D. K. Broster’s The Gleam of the North is the second of the Jacobite Trilogy. It follows on from the first instalment, in which the intersecting fortunes of two men, who at first glance seem almost complete opposites, are at the centre of the story.
Dorothy Kathleen Broster (1877 - 1950) produced 15 popular historical novels between 1911 and 1947.
The Yellow Poppy (1920) about the adventures of an aristocratic couple during the French Revolution, was later adapted by Broster and W. Edward Stirling for the London stage in 1922. She produced her bestseller Scottish historical novel, The Flight of the Heron, in 1925. Broster stated she had consulted eighty reference books before beginning the novel. She followed it up with two successful sequels, The Gleam in the North and The Dark Mile. She wrote several other historical novels, successful and much reprinted in their day, although this Jacobite trilogy (inspired by a five-week visit to friends in Scotland), featuring the dashing hero Ewen Cameron, remains the best known.

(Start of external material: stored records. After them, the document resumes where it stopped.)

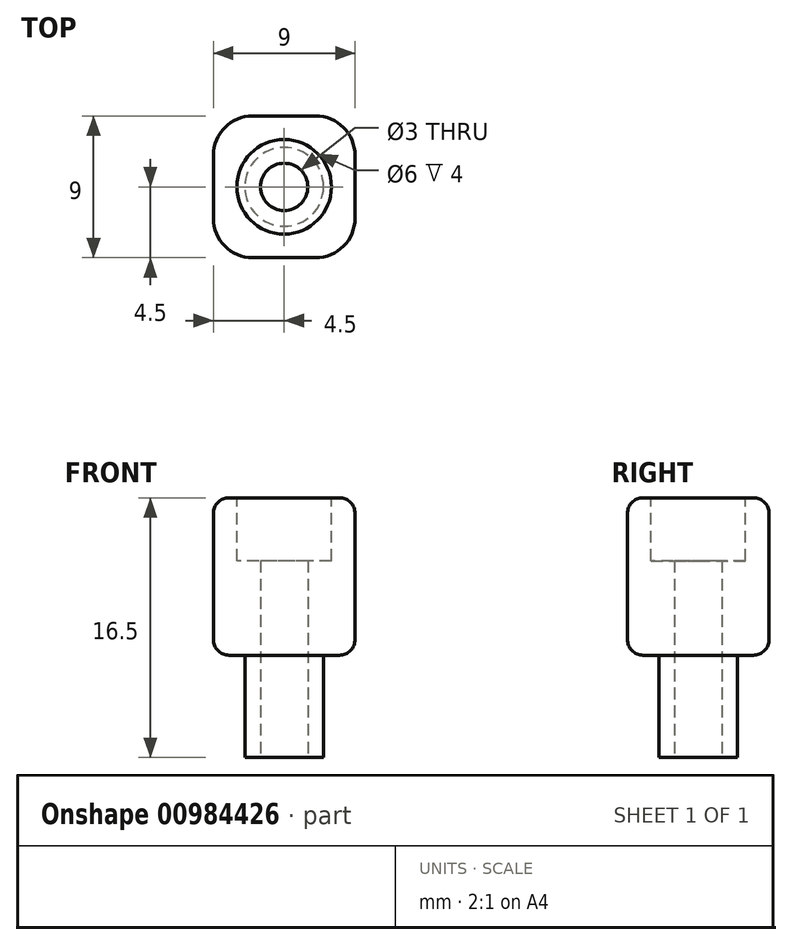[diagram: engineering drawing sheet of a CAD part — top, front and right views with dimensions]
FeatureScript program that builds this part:
annotation { "Feature Type Name" : "Feature", "Feature Type Description" : "" }
export const myFeature = defineFeature(function(context is Context, id is Id, definition is map)
    precondition{}
    {
        {
            var Q0;
            Q0=qCreatedBy(makeId("Top.planeOp"),FACE);
            var sketch = newSketch(context, id + "F0", { "sketchPlane" : qUnion([Q0])});
            skCircle(sketch, "E0", {"center": v(0, 0) * mm, "radius": 1.5 * mm});
            skCircle(sketch, "E1", {"center": v(0, 0) * mm, "radius": 2.5 * mm});
            skSolve(sketch);
        }
        {
            var Q0;
            Q0=makeQuery(id+"F0.imprint","IMPRINT",FACE,{"disambiguationData":[TD([[makeQuery(id+"F0.imprint","IMPRINT",EDGE,{"derivedFrom":sQuery(id+"F0.wireOp",EDGE,"E0")}),-1.0]])]});
            extrude(context, id + "F1", {"entities" : qUnion([Q0]), "depth" : 6.5 * mm, "offsetDistance" : 25 * mm});
        }
        {
            var Q0;
            Q0=makeQuery(id+"F1.opExtrude","CAP_FACE",FACE,{"disambiguationData":[OSD([sQuery(id+"F0.wireOp",EDGE,"E0"),sQuery(id+"F0.wireOp",EDGE,"E1")])],"isStart":false});
            var sketch = newSketch(context, id + "F2", { "sketchPlane" : qUnion([Q0])});
            skLineSegment(sketch, "E2.bottom", {"start": v(4.5, -4.5) * mm, "end": v(-4.5, -4.5) * mm});
            skLineSegment(sketch, "E2.top", {"start": v(4.5, 4.5) * mm, "end": v(-4.5, 4.5) * mm});
            skLineSegment(sketch, "E2.left", {"start": v(4.5, -4.5) * mm, "end": v(4.5, 4.5) * mm});
            skLineSegment(sketch, "E2.right", {"start": v(-4.5, -4.5) * mm, "end": v(-4.5, 4.5) * mm});
            skPoint(sketch, "E2.middle", {"position": v(0, 0) * mm});
            skSolve(sketch);
        }
        {
            var Q0;
            Q0 = qSketchRegion(id + "F2", true);
            extrude(context, id + "F3", {"entities" : qUnion([Q0]), "operationType" : NewBodyOperationType.ADD, "depth" : 10 * mm, "offsetDistance" : 25 * mm});
        }
        {
            var Q0;
            Q0=makeQuery(id+"F3.opExtrude","SWEPT_EDGE",EDGE,{"disambiguationData":[OSD([sQuery(id+"F2.wireOp",EDGE,"E2.bottom"),sQuery(id+"F2.wireOp",EDGE,"E2.right")])]});
            var Q1;
            Q1=makeQuery(id+"F3.opExtrude","SWEPT_EDGE",EDGE,{"disambiguationData":[OSD([sQuery(id+"F2.wireOp",EDGE,"E2.bottom"),sQuery(id+"F2.wireOp",EDGE,"E2.left")])]});
            var Q2;
            Q2=makeQuery(id+"F3.opExtrude","SWEPT_EDGE",EDGE,{"disambiguationData":[OSD([sQuery(id+"F2.wireOp",EDGE,"E2.top"),sQuery(id+"F2.wireOp",EDGE,"E2.left")])]});
            var Q3;
            Q3=makeQuery(id+"F3.opExtrude","SWEPT_EDGE",EDGE,{"disambiguationData":[OSD([sQuery(id+"F2.wireOp",EDGE,"E2.top"),sQuery(id+"F2.wireOp",EDGE,"E2.right")])]});
            fillet(context, id + "F4", {"entities" : qUnion([Q0, Q1, Q2, Q3]), "radius" : 2.5 * mm, "tangentPropagation" : true, "allowEdgeOverflow" : false});
        }
        {
            var Q0;
            {var subQ0=sQuery(id+"F2.wireOp",EDGE,"E2.bottom");var subQ1=sQuery(id+"F2.wireOp",EDGE,"E2.right");Q0=makeQuery(id+"F3.boolean.opBoolean","SPLIT",EDGE,{"disambiguationData":[TD([makeQuery(id+"F3.opExtrude","SWEPT_FACE",FACE,{"disambiguationData":[OSD([subQ0])]})])],"derivedFrom":makeQuery(id+"F3.opExtrude","CAP_EDGE",EDGE,{"disambiguationData":[OSD([subQ1])],"isStart":true})});}
            var Q1;
            Q1=makeQuery(id+"F3.opExtrude","CAP_EDGE",EDGE,{"disambiguationData":[OSD([sQuery(id+"F2.wireOp",EDGE,"E2.right")])],"isStart":false});
            fillet(context, id + "F5", {"entities" : qUnion([Q0, Q1]), "radius" : 1 * mm, "tangentPropagation" : true, "allowEdgeOverflow" : false});
        }
        {
            var Q0;
            Q0=makeQuery(id+"F3.boolean.opBoolean","SPLIT",FACE,{"disambiguationData":[TD([makeQuery(id+"F1.opExtrude","SWEPT_FACE",FACE,{"disambiguationData":[OSD([sQuery(id+"F0.wireOp",EDGE,"E0")])]})])],"derivedFrom":makeQuery(id+"F3.opExtrude","CAP_FACE",FACE,{"disambiguationData":[OSD([sQuery(id+"F2.wireOp",EDGE,"E2.bottom"),sQuery(id+"F2.wireOp",EDGE,"E2.top"),sQuery(id+"F2.wireOp",EDGE,"E2.left"),sQuery(id+"F2.wireOp",EDGE,"E2.right")])],"isStart":true})});
            extrude(context, id + "F6", {"entities" : qUnion([Q0]), "operationType" : NewBodyOperationType.REMOVE, "oppositeDirection" : true, "depth" : 10 * mm, "offsetDistance" : 25 * mm});
        }
        {
            var Q0;
            Q0=makeQuery(id+"F3.opExtrude","CAP_FACE",FACE,{"disambiguationData":[OSD([sQuery(id+"F2.wireOp",EDGE,"E2.bottom"),sQuery(id+"F2.wireOp",EDGE,"E2.top"),sQuery(id+"F2.wireOp",EDGE,"E2.left"),sQuery(id+"F2.wireOp",EDGE,"E2.right")])],"isStart":false});
            var sketch = newSketch(context, id + "F7", { "sketchPlane" : qUnion([Q0])});
            skCircle(sketch, "E3", {"center": v(0, 0) * mm, "radius": 3 * mm});
            skSolve(sketch);
        }
        {
            var Q0;
            Q0 = qSketchRegion(id + "F7", true);
            extrude(context, id + "F8", {"entities" : qUnion([Q0]), "operationType" : NewBodyOperationType.REMOVE, "oppositeDirection" : true, "depth" : 4 * mm, "offsetDistance" : 25 * mm});
        }
    });
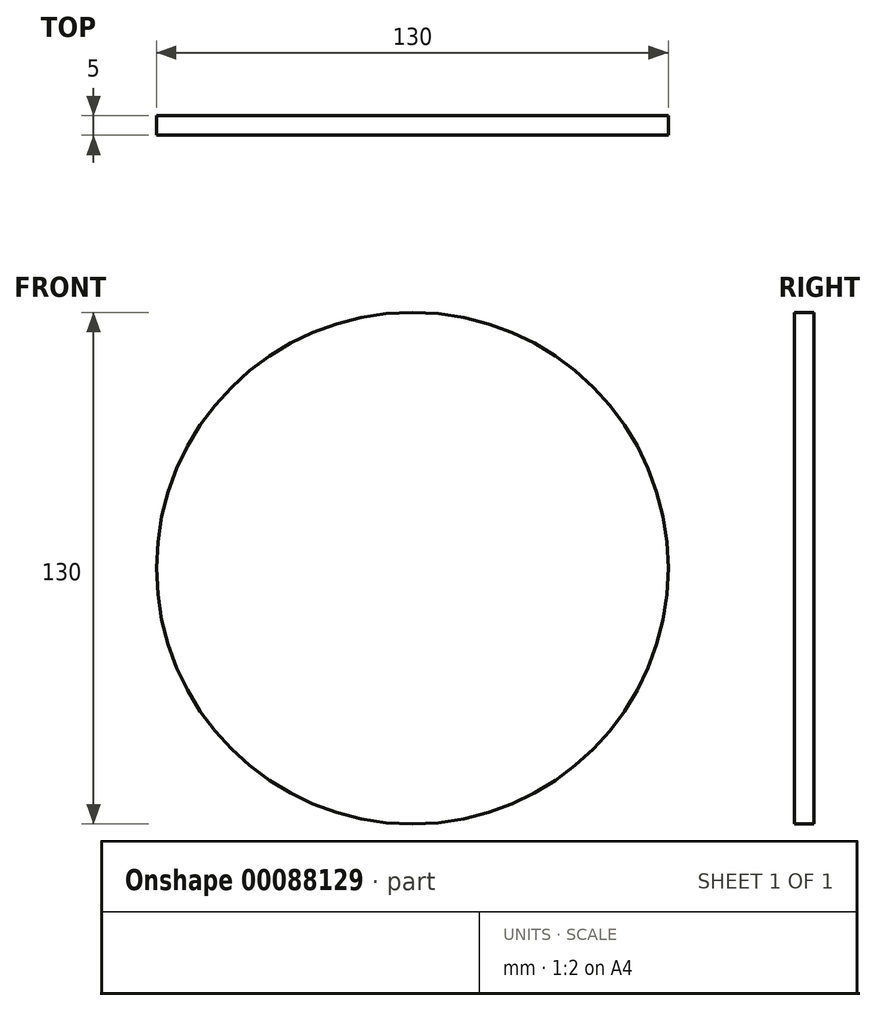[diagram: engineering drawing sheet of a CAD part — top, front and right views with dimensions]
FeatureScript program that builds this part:
annotation { "Feature Type Name" : "Feature", "Feature Type Description" : "" }
export const myFeature = defineFeature(function(context is Context, id is Id, definition is map)
    precondition{}
    {
        {
            var Q0;
            Q0=qCreatedBy(makeId("Front.planeOp"),FACE);
            var sketch = newSketch(context, id + "F0", { "sketchPlane" : qUnion([Q0])});
            skCircle(sketch, "E0", {"center": v(0, -2.04) * mm, "radius": 65 * mm});
            skSolve(sketch);
        }
        {
            var Q0;
            Q0=makeQuery(id+"F0.imprint","IMPRINT",FACE,{"disambiguationData":[TD([[makeQuery(id+"F0.imprint","IMPRINT",EDGE,{"derivedFrom":sQuery(id+"F0.wireOp",EDGE,"E0")}),1.0]])]});
            extrude(context, id + "F1", {"entities" : qUnion([Q0]), "depth" : 5 * mm});
        }
    });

The Flight of the Heron was adapted for BBC Radio twice, in 1944, starring Gordon Jackson as Ewen Cameron, and again in 1959, starring Bryden Murdoch as Cameron. Murdoch also starred in radio adaptations of the book's sequels, The Gleam in the North and The Dark Mile.
Sequel to Flight of the Heron, our hero is managing rather well in post-Culloden Highlands until he gets caught up again in the last gasps of the Jacobite Rising. A book of its era there are no graphic descriptions of the fate in store for convicted traitors... thank goodness!
This is a revelation to re-read as an adult. I had no idea that Broster was a brilliant historian (MA, Oxford) who really knew what she was talking about. These are amazing novels.
This is the second of Broster’s Jacobite trilogy. As in The Flight of the Heron it follows the fortunes of Ewen Cameron of Ardroy and also once more starts with a scene set at the Loch of the Eagle on his estate. Ewen’s son Donald pushes his younger brother Keith into the loch as revenge for him throwing his favourite object, a sword hilt memento from the Battle of Culloden, into the loch. Ewen has to effect a rescue but Keith becomes ill and the local doctor is summoned but is on a call. Meanwhile Ewen’s cousin Archibald Cameron, still in the service of the young Pretender, Charles Edward Stuart, and so subject to government attainder, turns up at the house and, as a doctor himself, ministers to the child. When Doctor Kincaid arrives he surmises the Camerons’ visitor is indeed the wanted man and informs the authorities. So Ewen’s adventures begin once more, as he is taken in to Fort William to be questioned and eventually bust out.
In his peregrinations about the Western Highlands trying to avoid government soldiery Ewen comes across Viscount Aveling, half-brother of the Major Keith Windham whom he befriended in The Flight of the Heron and from whom he learns that Archibald Cameron’s whereabouts have been betrayed. In the process, though, he makes an enemy of Aveling. Trying to warn Archie, Ewen only ends up injured during his capture.
After convalescing, Ewen makes his way to London to attempt to secure Doctor Cameron’s release and one night rescues a gentleman from street thieves. This turns out to be Lord Stowe, Aveling’s father. Coincidences being stretched a mite too far here perhaps. The rest of the book is made up of Ewen’s encounters with Aveling’s mother, Jacobite turncoats and trying to intercede with the Duke of Argyll, a Campbell and so sworn enemy of the Camerons but the government’s man for Scottish affairs.
While not as immediate in its chronicling of historical events as was The Flight of the Heron Broster manages to keep the level of peril reasonably high. A description of the Aurora Borealis could be taken to be the gleam in the north of the book’s title, as well as an allusion to the residual glimmer of the hopes of the Stuart dynasty, but the aurora’s relatively quick disappearance “as if it had never been” does not, quite, apply to the ramifications of the 1745 Jacobite rising.
Sensitivity alert. In a piece of stereotyping racist to modern eyes, a black servant of Lord Stowe is named Sambo.